Dual energy X-ray absorptiometry
The most commonly used technique for measuring bone mineral density is dual energy X-ray absorptiometry. This harnesses the high sensitivity of calcium in absorbing X-rays to measure the relative amounts of bone and other soft tissue, in order to calculate bone mineral content and hence density (Table). Absolute measurements from different machines differ significantly so standardised reference ranges should be used. Serial measurements should be performed on the same machine to identify true changes in the patient’s bone mineral density.
Dual energy X-ray absorptiometry is versatile and can be used to measure bone mineral density at various body sites. Of the four potential sites at the hip (total hip, femoral neck, trochanteric region and Ward’s triangle), the density of the total hip is recommended due to its high precision, reproducibility and correlation with fracture risk.7 Measurements at the lumbar spine are also highly reproducible, but can be heavily influenced by artefacts. The forearm may be used when the hip or spine cannot be measured or interpreted, but there can be a significant difference in bone mineral density between the dominant and non-dominant arm.8 Current evidence shows that bone mineral density at the hip is the most reliable for predicting hip fracture risk, and spinal bone mineral density should be used for monitoring treatment.9
Technical factors can affect measurements made by dual energy X-ray absorptiometry. Commonly there are false elevations due to vertebral disease, such as osteoarthritic spondylosis, osteophytes, scoliosis or vertebral fracture, or extrinsic artefacts from calcifications and surgical metalwork. Obesity may alter the calculated bone mineral density. Osteomalacia may lead to underestimates due to decreased bone mineralisation. Acquisition errors in patient positioning and other physical artefacts can usually be overcome by trained staff, quality control and regular services of the machines. Correct positioning is critical for accurate measurements and should be confirmed by the clinician. For optimal hip measurements, the femur should be internally rotated so that the lesser trochanter is not seen. Spine images should be centred, straight and not rotated.
Computed tomography
Quantitative CT generates a reconstructed three-dimensional image and calculates bone density when calibrated to a reference object of known density. It measures true volumetric bone mineral density and is not limited by the patient’s size or vertebral deformities.10 Results can occasionally be spuriously low in a patient with normal T-scores on dual energy X-ray absorptiometry. It is suspected this is due to increased marrow fat with advancing age which affects the assessment of bone density when measured by CT. Quantitative CT may also be used to assess a patient who is suspected of having a falsely elevated bone mineral density on dual energy X-ray absorptiometry due to osteoarthritis. Limitations of CT include higher doses of radiation, less reproducibility and fewer standardised reference ranges and analysis protocols.

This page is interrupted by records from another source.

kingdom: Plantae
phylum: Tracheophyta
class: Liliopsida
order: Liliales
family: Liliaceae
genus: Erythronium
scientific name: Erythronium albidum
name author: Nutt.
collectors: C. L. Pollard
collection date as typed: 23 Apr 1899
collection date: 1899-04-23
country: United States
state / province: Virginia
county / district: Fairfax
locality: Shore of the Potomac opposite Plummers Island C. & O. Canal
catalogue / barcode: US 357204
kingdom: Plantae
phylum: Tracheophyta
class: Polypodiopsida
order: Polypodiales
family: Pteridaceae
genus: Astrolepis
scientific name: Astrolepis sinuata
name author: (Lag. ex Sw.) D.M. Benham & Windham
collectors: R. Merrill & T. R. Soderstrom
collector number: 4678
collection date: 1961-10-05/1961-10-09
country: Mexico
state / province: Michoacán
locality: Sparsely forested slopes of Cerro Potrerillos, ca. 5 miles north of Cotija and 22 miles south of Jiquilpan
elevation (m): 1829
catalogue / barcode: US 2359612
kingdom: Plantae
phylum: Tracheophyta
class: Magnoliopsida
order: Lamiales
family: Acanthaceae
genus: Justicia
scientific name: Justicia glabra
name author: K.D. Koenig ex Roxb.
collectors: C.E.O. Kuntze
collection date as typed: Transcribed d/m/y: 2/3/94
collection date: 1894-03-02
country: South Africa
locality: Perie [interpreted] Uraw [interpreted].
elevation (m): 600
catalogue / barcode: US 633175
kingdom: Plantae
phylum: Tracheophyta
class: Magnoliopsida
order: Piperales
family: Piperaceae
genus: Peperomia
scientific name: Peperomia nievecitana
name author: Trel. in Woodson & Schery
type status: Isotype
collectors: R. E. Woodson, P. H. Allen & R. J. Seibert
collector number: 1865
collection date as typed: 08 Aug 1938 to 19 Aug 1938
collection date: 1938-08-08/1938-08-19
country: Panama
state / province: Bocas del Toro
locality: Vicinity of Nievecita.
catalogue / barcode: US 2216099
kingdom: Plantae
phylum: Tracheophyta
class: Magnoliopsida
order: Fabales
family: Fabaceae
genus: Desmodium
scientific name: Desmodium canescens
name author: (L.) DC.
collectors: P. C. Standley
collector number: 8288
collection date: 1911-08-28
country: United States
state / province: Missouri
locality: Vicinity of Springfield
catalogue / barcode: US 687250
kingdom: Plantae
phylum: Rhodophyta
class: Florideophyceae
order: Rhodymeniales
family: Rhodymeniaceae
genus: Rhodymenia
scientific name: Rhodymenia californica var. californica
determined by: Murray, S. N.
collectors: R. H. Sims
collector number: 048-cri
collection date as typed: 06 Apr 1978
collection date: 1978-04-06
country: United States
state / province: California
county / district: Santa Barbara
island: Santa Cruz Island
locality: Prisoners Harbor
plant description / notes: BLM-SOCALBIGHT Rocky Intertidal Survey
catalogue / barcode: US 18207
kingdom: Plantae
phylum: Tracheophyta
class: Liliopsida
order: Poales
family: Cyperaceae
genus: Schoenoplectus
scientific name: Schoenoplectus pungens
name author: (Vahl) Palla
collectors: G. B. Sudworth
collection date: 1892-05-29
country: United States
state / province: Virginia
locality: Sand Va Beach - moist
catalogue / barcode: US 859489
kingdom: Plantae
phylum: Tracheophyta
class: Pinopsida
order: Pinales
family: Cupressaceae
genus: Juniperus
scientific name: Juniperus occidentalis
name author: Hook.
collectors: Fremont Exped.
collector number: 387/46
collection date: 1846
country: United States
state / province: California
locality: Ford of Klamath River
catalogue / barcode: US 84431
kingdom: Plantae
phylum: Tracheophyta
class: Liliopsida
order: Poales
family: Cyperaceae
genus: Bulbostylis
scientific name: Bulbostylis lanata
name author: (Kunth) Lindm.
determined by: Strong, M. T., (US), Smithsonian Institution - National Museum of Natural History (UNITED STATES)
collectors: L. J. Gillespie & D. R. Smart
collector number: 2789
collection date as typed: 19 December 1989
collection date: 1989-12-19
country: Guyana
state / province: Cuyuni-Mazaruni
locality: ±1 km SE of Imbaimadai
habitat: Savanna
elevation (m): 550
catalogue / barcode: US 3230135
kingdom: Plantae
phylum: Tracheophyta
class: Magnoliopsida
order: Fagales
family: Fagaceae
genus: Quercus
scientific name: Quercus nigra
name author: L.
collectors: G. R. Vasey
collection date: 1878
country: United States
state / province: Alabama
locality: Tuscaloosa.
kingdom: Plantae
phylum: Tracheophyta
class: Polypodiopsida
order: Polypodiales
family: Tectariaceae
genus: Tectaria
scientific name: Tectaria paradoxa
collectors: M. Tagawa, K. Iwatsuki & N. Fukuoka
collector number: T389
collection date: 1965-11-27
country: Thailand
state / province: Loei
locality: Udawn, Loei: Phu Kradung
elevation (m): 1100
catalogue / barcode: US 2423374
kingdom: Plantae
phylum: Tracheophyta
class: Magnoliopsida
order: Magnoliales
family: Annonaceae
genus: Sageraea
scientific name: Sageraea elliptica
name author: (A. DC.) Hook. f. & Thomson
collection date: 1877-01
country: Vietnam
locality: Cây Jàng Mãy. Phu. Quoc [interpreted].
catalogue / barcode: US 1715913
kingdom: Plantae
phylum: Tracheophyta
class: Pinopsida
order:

Peripheral quantitative CT requires machines specifically designed for distal bone sites (usually radius or tibia). Its use is mostly limited to children.
High-resolution CT has spatial resolution that allows imaging of individual trabeculae. This is a non-invasive method of viewing three-dimensional microarchitecture and trabecular and cortical structure. Radiation is minimal, scan time is relatively short (approximately three minutes) and scan precision is acceptable, making this an attractive method for determining bone structure, although it is currently limited to research centres.
Ultrasound
Ultrasonography calculates bone stiffness as a surrogate for bone density and is most commonly used on the calcaneus.11 Clinical studies suggest that ultrasonography can predict hip fractures12 and vertebral fractures13 in a similar way to bone mineral density. Benefits include no ionising radiation, and portability of the machine. Its limitations include significant manufacturer and operator differences. Ultrasound is not currently recommended for screening for osteoporosis.